==== Text section

So you have decided to grow a weed plant yourself. That in itself is fantastic news! Growing a cannabis plant yourself is a very nice experience. Hey, and it has been proven that plants make you happy! And believe us if we tell you that ... if you have weed plants around you then you will be extra happy! Anyway, first raise that plant. So bring on that green thumb.
Watering weed plants
One of the first things that novice growers encounter is watering. Suppose you have let your seeds germinate, and a beautiful little baby plant pops up above the ground. What then? You know that a plant needs water to survive. But how much? And how often should you water the plant? See, the problem with watering plants is that no precise amounts have been determined. Moreover, as it grows larger, a plant naturally needs more water (and nutrients). So in addition to knowing how much a plant needs, you also need to know how much more the plant needs as it gets older. Watering is simply not a science, the quantities are not exact.

========

Work request a
Echo the whole text on watering weed plants word for word.
The text and the listing that comes after it are separate material.

==== Study material

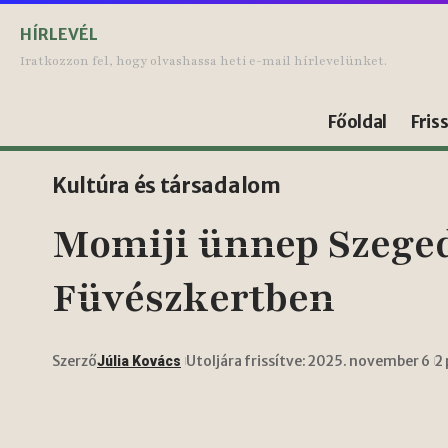
HÍRLEVÉL
Iratkozzon fel, hogy olvashassa heti e-mail hírlevelünket.
Főoldal
Fris
Kultúra és társadalom
Momiji ünnep Szeged
Füvészkertben
Szerző
Utoljára frissítve: 2025. november 6
2
Júlia Kovács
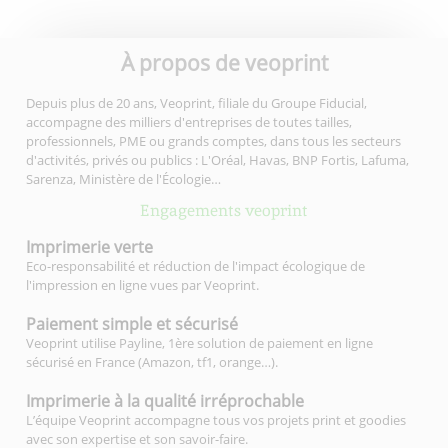
À propos de veoprint
Depuis plus de 20 ans, Veoprint, filiale du Groupe Fiducial,
accompagne des milliers d'entreprises de toutes tailles,
professionnels, PME ou grands comptes, dans tous les secteurs
d'activités, privés ou publics : L'Oréal, Havas, BNP Fortis, Lafuma,
Sarenza, Ministère de l'Écologie…
Engagements veoprint
Imprimerie
verte
Eco-responsabilité et réduction de l'impact écologique de
l'impression en ligne vues par Veoprint.
Paiement simple
et sécurisé
Veoprint utilise Payline, 1ère solution de paiement en ligne
sécurisé en France (Amazon, tf1, orange…).
Imprimerie à la qualité
irréprochable
L’équipe Veoprint accompagne tous vos projets print et goodies
avec son expertise et son savoir-faire.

========

Work request b
Rewrite only the listing lines from its first line up to and including the line with "Júlia Kovács", replacing "Főoldal" with "Kezdőlap" and leaving everything else unchanged. Omit the pictures from your answer.

Your response a
So you have decided to grow a weed plant yourself. That in itself is fantastic news! Growing a cannabis plant yourself is a very nice experience. Hey, and it has been proven that plants make you happy! And believe us if we tell you that ... if you have weed plants around you then you will be extra happy! Anyway, first raise that plant. So bring on that green thumb.
Watering weed plants
One of the first things that novice growers encounter is watering. Suppose you have let your seeds germinate, and a beautiful little baby plant pops up above the ground. What then? You know that a plant needs water to survive. But how much? And how often should you water the plant? See, the problem with watering plants is that no precise amounts have been determined. Moreover, as it grows larger, a plant naturally needs more water (and nutrients). So in addition to knowing how much a plant needs, you also need to know how much more the plant needs as it gets older. Watering is simply not a science, the quantities are not exact.

Your response b
HÍRLEVÉL
Iratkozzon fel, hogy olvashassa heti e-mail hírlevelünket.
Kezdőlap
Fris
Kultúra és társadalom
Momiji ünnep Szeged
Füvészkertben
Szerző
Utoljára frissítve: 2025. november 6
2
Júlia Kovács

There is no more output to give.